The author start by describing software architecture as:

"The Software Architecture of a program or computing system is the structure or structures of the system, which compromise software elements, the externally visible properties of those elements, and the relationships between them."

Throughout the book, the author used this definition to describe various aspects of architecture. One of the methods/techniques that the author uses is called the Architecture Business Cycle (ABC). ABC is method of realizing the "things" that influence the architect and in-turn the architecture - known as the circle of influences.
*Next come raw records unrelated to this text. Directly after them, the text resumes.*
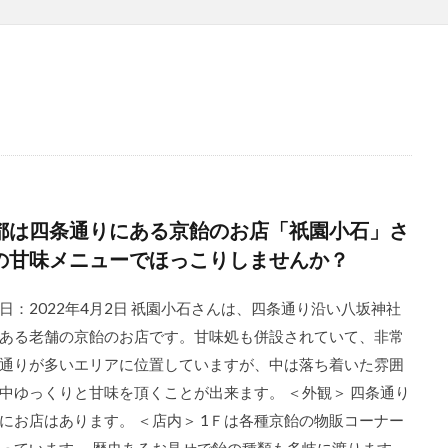
都は四条通りにある京飴のお店「祇園小石」さ
の甘味メニューでほっこりしませんか？
日：2022年4月2日 祇園小石さんは、四条通り沿い八坂神社
ある老舗の京飴のお店です。甘味処も併設されていて、非常
通りが多いエリアに位置していますが、中は落ち着いた雰囲
中ゆっくりと甘味を頂くことが出来ます。 ＜外観＞ 四条通り
にお店はあります。 ＜店内＞ 1Ｆは各種京飴の物販コーナー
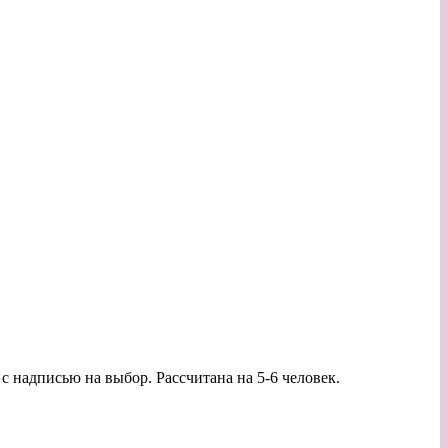
 с надписью на выбор. Рассчитана на 5-6 человек.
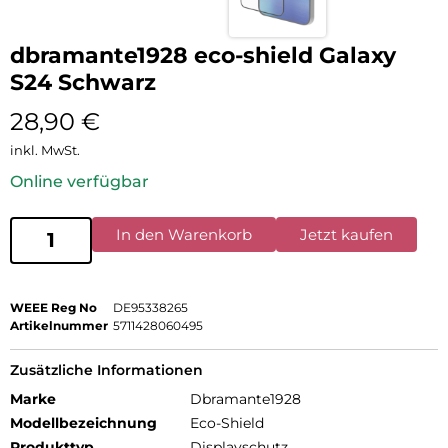
dbramante1928 eco-shield Galaxy
S24 Schwarz
28,90
€
inkl. MwSt.
Online verfügbar
In den Warenkorb
Jetzt kaufen
WEEE Reg No
DE95338265
Artikelnummer
5711428060495
Zusätzliche Informationen
Marke
Dbramante1928
Modellbezeichnung
Eco-Shield
Produkttyp
Displayschutz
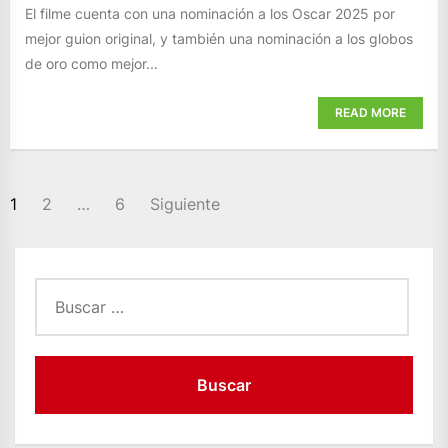
El filme cuenta con una nominación a los Oscar 2025 por
mejor guion original, y también una nominación a los globos
de oro como mejor...
READ MORE
PAGINACIÓN
1
2
…
6
Siguiente
DE
ENTRADAS
Buscar:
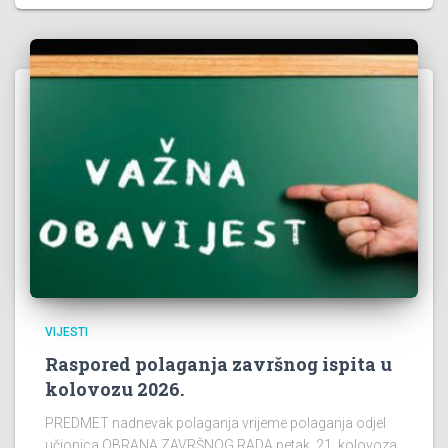
VIJESTI
Raspored polaganja završnog ispita u
kolovozu 2026.
PREDMET nadnevak polaganja vrijeme polaganja odjel
učionica OBRANA ZAVRŠNOG RADA petak, 21. kolovoza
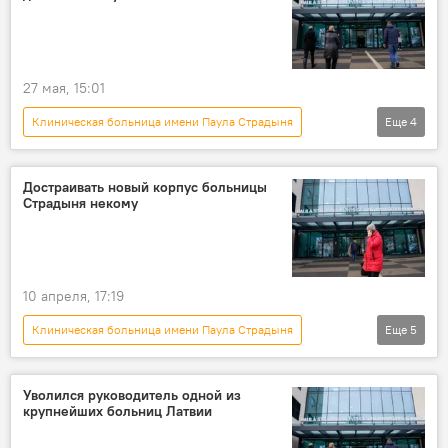
27 мая, 15:01
Клиническая больница имени Паула Страдыня
Еще
4
Новости Латвии
Латвия
больница
учения
Достраивать новый корпус больницы
Страдыня некому
10 апреля, 17:19
Клиническая больница имени Паула Страдыня
Еще
5
Латвия
Новости Латвии
строительство
конкурс
нарушения
Уволился руководитель одной из
крупнейших больниц Латвии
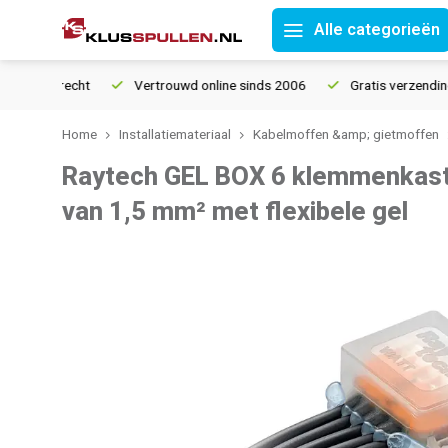
Alle categorieën
etourrecht
Vertrouwd online sinds 2006
Gratis verzending van
Home
Installatiemateriaal
Kabelmoffen &amp; gietmoffen
Raytech GEL BOX 6 klemmenkast 
van 1,5 mm² met flexibele gel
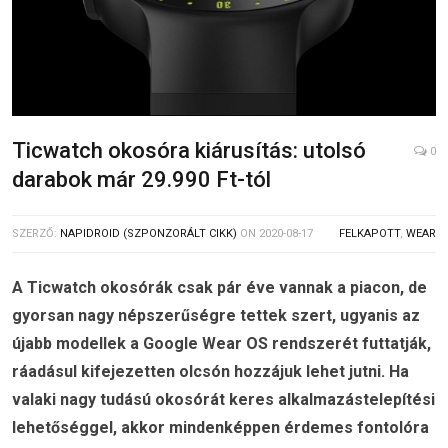
Ticwatch okosóra kiárusítás: utolsó
0
darabok már 29.990 Ft-tól
SZERZŐ:
NAPIDROID (SZPONZORÁLT CIKK)
ON
2020-08-17
FELKAPOTT
,
WEAR
A Ticwatch okosórák csak pár éve vannak a piacon, de
gyorsan nagy népszerűségre tettek szert, ugyanis az
újabb modellek a Google Wear OS rendszerét futtatják,
ráadásul kifejezetten olcsón hozzájuk lehet jutni. Ha
valaki nagy tudású okosórát keres alkalmazástelepítési
lehetőséggel, akkor mindenképpen érdemes fontolóra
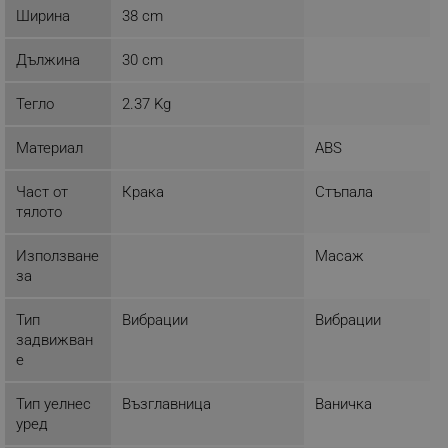
_nzm_idnl_92166-7699
.alleop.bg
Ширина
38 cm
_nzm_noid_92166-7699
.alleop.bg
Дължина
30 cm
_nzm_id_92166-7699
.alleop.bg
_sgf_user_id
.alleop.bg
Тегло
2.37 Kg
Материал
ABS
Част от
Крака
Стъпала
_sgf_session_id
.alleop.bg
тялото
Използване
Масаж
_sgf_push_permission_asked
.alleop.bg
за
Google Privacy Policy
Тип
Вибрации
Вибрации
задвижван
е
_sgf_test_mode
.alleop.bg
Тип уелнес
Възглавница
Ваничка
уред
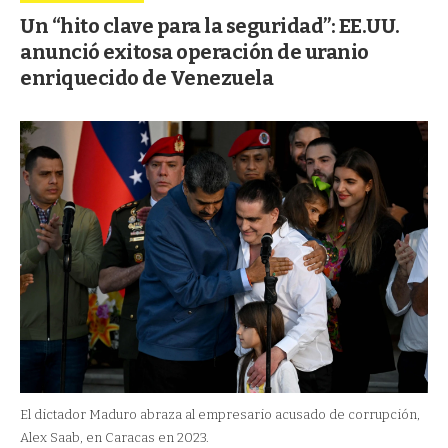
Un “hito clave para la seguridad”: EE.UU.
anunció exitosa operación de uranio
enriquecido de Venezuela
El dictador Maduro abraza al empresario acusado de corrupción,
Alex Saab, en Caracas en 2023.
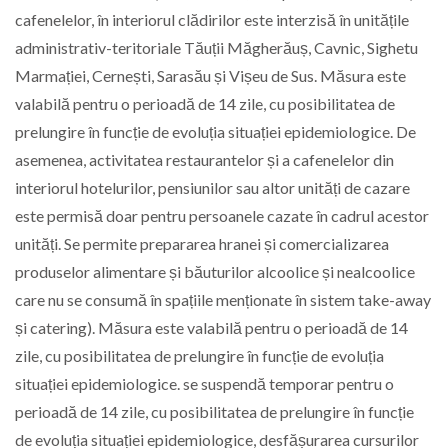
cafenelelor, în interiorul clădirilor este interzisă în unitățile
administrativ-teritoriale Tăuții Măgherăuș, Cavnic, Sighetu
Marmației, Cernești, Sarasău și Vișeu de Sus. Măsura este
valabilă pentru o perioadă de 14 zile, cu posibilitatea de
prelungire în funcție de evoluția situației epidemiologice. De
asemenea, activitatea restaurantelor și a cafenelelor din
interiorul hotelurilor, pensiunilor sau altor unități de cazare
este permisă doar pentru persoanele cazate în cadrul acestor
unități. Se permite prepararea hranei și comercializarea
produselor alimentare și băuturilor alcoolice și nealcoolice
care nu se consumă în spațiile menționate în sistem take-away
și catering). Măsura este valabilă pentru o perioadă de 14
zile, cu posibilitatea de prelungire în funcție de evoluția
situației epidemiologice. se suspendă temporar pentru o
perioadă de 14 zile, cu posibilitatea de prelungire în funcție
de evoluția situației epidemiologice, desfășurarea cursurilor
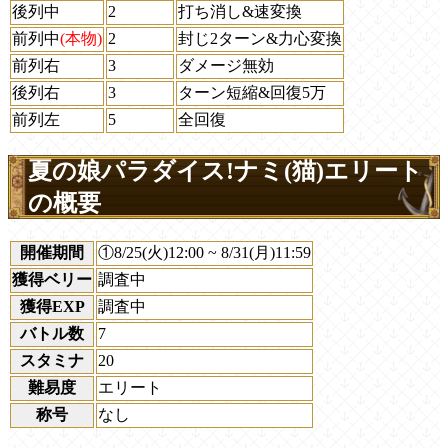
後列中
2
打ち消し&速変換
前列中
(本物)
2
封じ2ターン&力心変換
前列右
3
ダメージ無効
後列右
3
ターン短縮&回復5万
前列左
5
全回復
夏の娘パラダイス!ナミ(猫)エリート
の概要
開催期間
①8/25(火)12:00 ~ 8/31(月)11:59
獲得ベリー
調査中
獲得EXP
調査中
バトル数
7
スタミナ
20
難易度
エリート
称号
なし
This concept, ABC, is used for all the case studies mentioned in this book:

· A case study on a system that have extreme safety requirements - the Air traffic control.
· A case study on a system with high level of distribution of its subsystems - A flight simulator
· A case study in which it was essential for the organization to be able to share documents instantaneously.
· A case study on an organization where one architecture lead to a product line of applications
· A case study on the need to standardization of architectural approaches across organizations and the community - J2EE and the EJB.
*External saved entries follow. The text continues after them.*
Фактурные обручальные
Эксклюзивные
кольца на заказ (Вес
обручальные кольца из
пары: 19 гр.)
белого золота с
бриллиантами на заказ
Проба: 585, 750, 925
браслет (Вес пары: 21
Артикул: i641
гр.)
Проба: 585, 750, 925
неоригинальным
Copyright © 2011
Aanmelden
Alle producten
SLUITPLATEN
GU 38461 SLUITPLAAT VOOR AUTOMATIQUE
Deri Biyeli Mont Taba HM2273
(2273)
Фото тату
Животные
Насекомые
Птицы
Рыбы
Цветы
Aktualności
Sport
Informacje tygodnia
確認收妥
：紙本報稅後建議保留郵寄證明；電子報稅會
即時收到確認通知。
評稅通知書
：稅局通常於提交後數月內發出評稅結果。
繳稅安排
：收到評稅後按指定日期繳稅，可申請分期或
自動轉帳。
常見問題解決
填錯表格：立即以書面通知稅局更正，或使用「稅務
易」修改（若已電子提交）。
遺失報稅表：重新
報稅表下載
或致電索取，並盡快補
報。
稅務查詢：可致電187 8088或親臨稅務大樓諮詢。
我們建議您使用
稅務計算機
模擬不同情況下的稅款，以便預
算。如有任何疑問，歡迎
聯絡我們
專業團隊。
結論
For each case study, the authors depict its ABC and give the reader the reason, business reason, that this project got started to begin with. The reader then walks thru a series of decision-making steps that led to the architecture that was finally chosen. The drivers of the project, the business reason, the architect[s], and the organization are all linked and the authors go into a GREAT DETAIL on how this link can influence the final design.
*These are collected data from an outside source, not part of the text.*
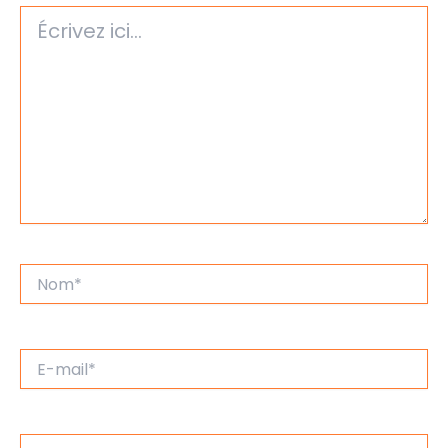
Écrivez
ici…
Nom*
E-
mail*
Site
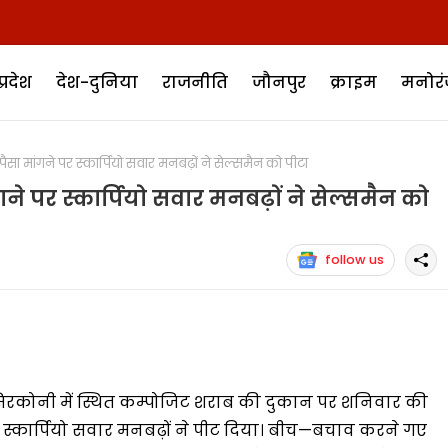
प्रदेश
देश-दुनिया
राजनीति
जौनपुर
क्राइम
मनोर
 मांगने पर स्कार्पियो सवार मनबढ़ों ने सेल्समैन को पीटा
े पर स्कार्पियो सवार मनबढ़ों ने सेल्समैन को
follow us
र सिरकोनी में स्थित कम्पोजिट शराब की दुकान पर शनिवार की
र स्कार्पियो सवार मनबढ़ों ने पीट दिया। बीच—बचाव करने गए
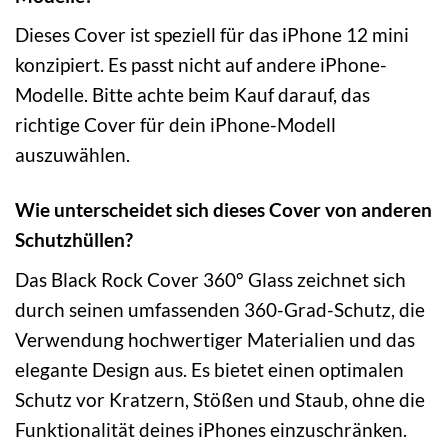
Dieses Cover ist speziell für das iPhone 12 mini
konzipiert. Es passt nicht auf andere iPhone-
Modelle. Bitte achte beim Kauf darauf, das
richtige Cover für dein iPhone-Modell
auszuwählen.
Wie unterscheidet sich dieses Cover von anderen
Schutzhüllen?
Das Black Rock Cover 360° Glass zeichnet sich
durch seinen umfassenden 360-Grad-Schutz, die
Verwendung hochwertiger Materialien und das
elegante Design aus. Es bietet einen optimalen
Schutz vor Kratzern, Stößen und Staub, ohne die
Funktionalität deines iPhones einzuschränken.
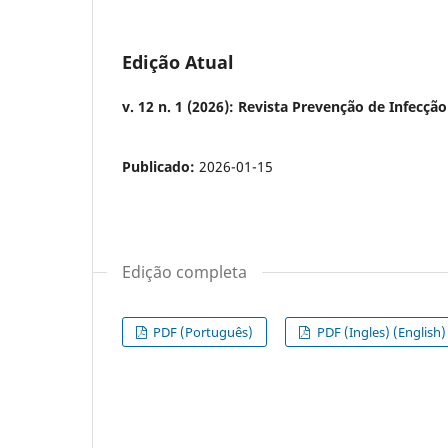
Edição Atual
v. 12 n. 1 (2026): Revista Prevenção de Infecçã
Publicado:
2026-01-15
Edição completa
PDF (Português)
PDF (Ingles) (English)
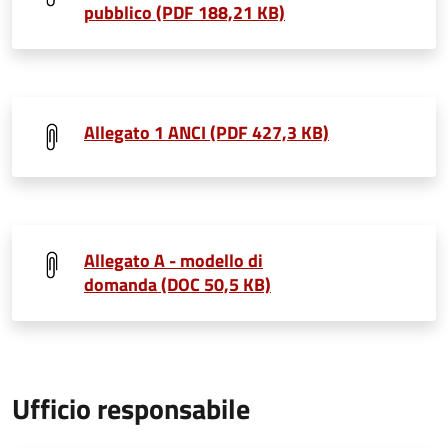
pubblico (PDF 188,21 KB)
Allegato 1 ANCI (PDF 427,3 KB)
Allegato A - modello di
domanda (DOC 50,5 KB)
Ufficio responsabile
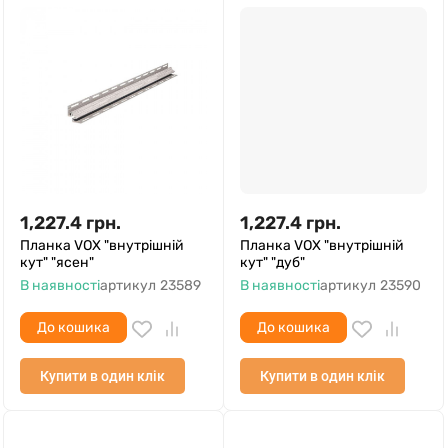
1,227.4
грн.
1,227.4
грн.
Планка VOX "внутрішній
Планка VOX "внутрішній
кут" "ясен"
кут" "дуб"
В наявності
артикул
23589
В наявності
артикул
23590
До кошика
До кошика
Купити в один клік
Купити в один клік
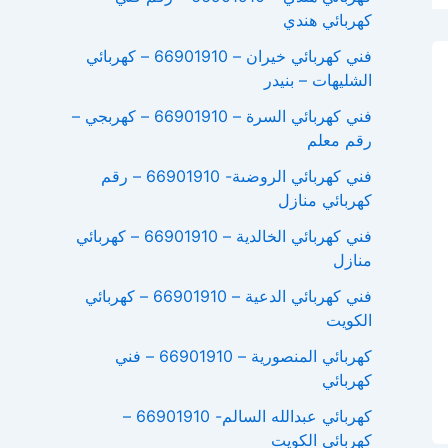
كهربائي هندي
فني كهربائي خيران – 66901910 – كهربائي
الشليهات – بنيدر
فني كهربائي السرة – 66901910 – كهربجي –
رقم معلم
فني كهربائي الروضىة- 66901910 – رقم
كهربائي منازل
فني كهربائي الخالدية – 66901910 – كهربائي
منازل
فني كهربائي الدعية – 66901910 – كهربائي
الكويت
كهربائي المنصورية – 66901910 – فني
كهربائي
كهربائي عبدالله السالم- 66901910 –
كهربائي الكويت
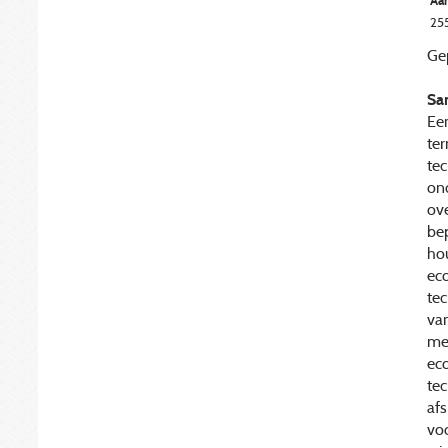
Aan
25
Gep
Sa
Ee
te
tec
on
ove
bep
ho
ec
tec
va
me
eco
tec
afs
voo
Architecture Tradeoff Analysis Method or ATAM is a new topic that is added to the second edition of the book. ATAM is a structured method of evaluating architectures.

"It results in a list of risks that the architecture will not meet its business goals"

The authors start by describing the roles and responsibilities of people involved in ATAM, and the output artifacts that ATAM will produce when completed:

· A Concise presentation of the Architecture
· Articulation of the business goals
· Quality requirements in terms of collection of scenarios
· Mapping of architectural decisions to quality requirements
· A set of identified sensitivity and tradeoff points
· A set of risks and non-risks
· A set of risk themes.

The process of ATAM is depicted next in which there are a total of 4 phases:

1) Partnership and preparation: the key project decision makers informally meet to work out the details of the ATAM process.
2) Evaluation phase - the long evaluation process of the architecture with the same project decision makers as in previous phase
3) Evaluation phase, continued - this time the stakeholders are present
4) Follow up - the stakeholders and the evaluation team meets again to follow up.

The process is described very well and examples forms are shown in the book that can be used for your evaluation process. The great thing about this chapter and how it's written is the way that the ATAM process is presented. It is almost like a checklist that the architects need to follow. Very easy to read and follow. The inputs of every phase are clearly identified, and the description of the output is depicted rather clearly. The chapter ends with yet another case study that shows the "theory" just presented. The authors close the chapters by having the following comments about this book:
· ATAM is not an evaluation of Requirements, but only the architecture
· ATAM is not a code evaluation
· ATAM does not actually involved system testing
· ATAM is not a practice instrument, but identifies possible areas of risk within the architecture.
The ATAM is followed by another very well written topic on CBAM (Cost Benefit Analysis Method). This chapter is also new in this edition, but I will leave the details of this chapter for the reader. I like the ATAM method more than the CBAM, because it seems simpler to me.
All and all, the authors in this book did a fantastic job in writing this book. This book is packed with useful information for architects, project leads, and even technical managers.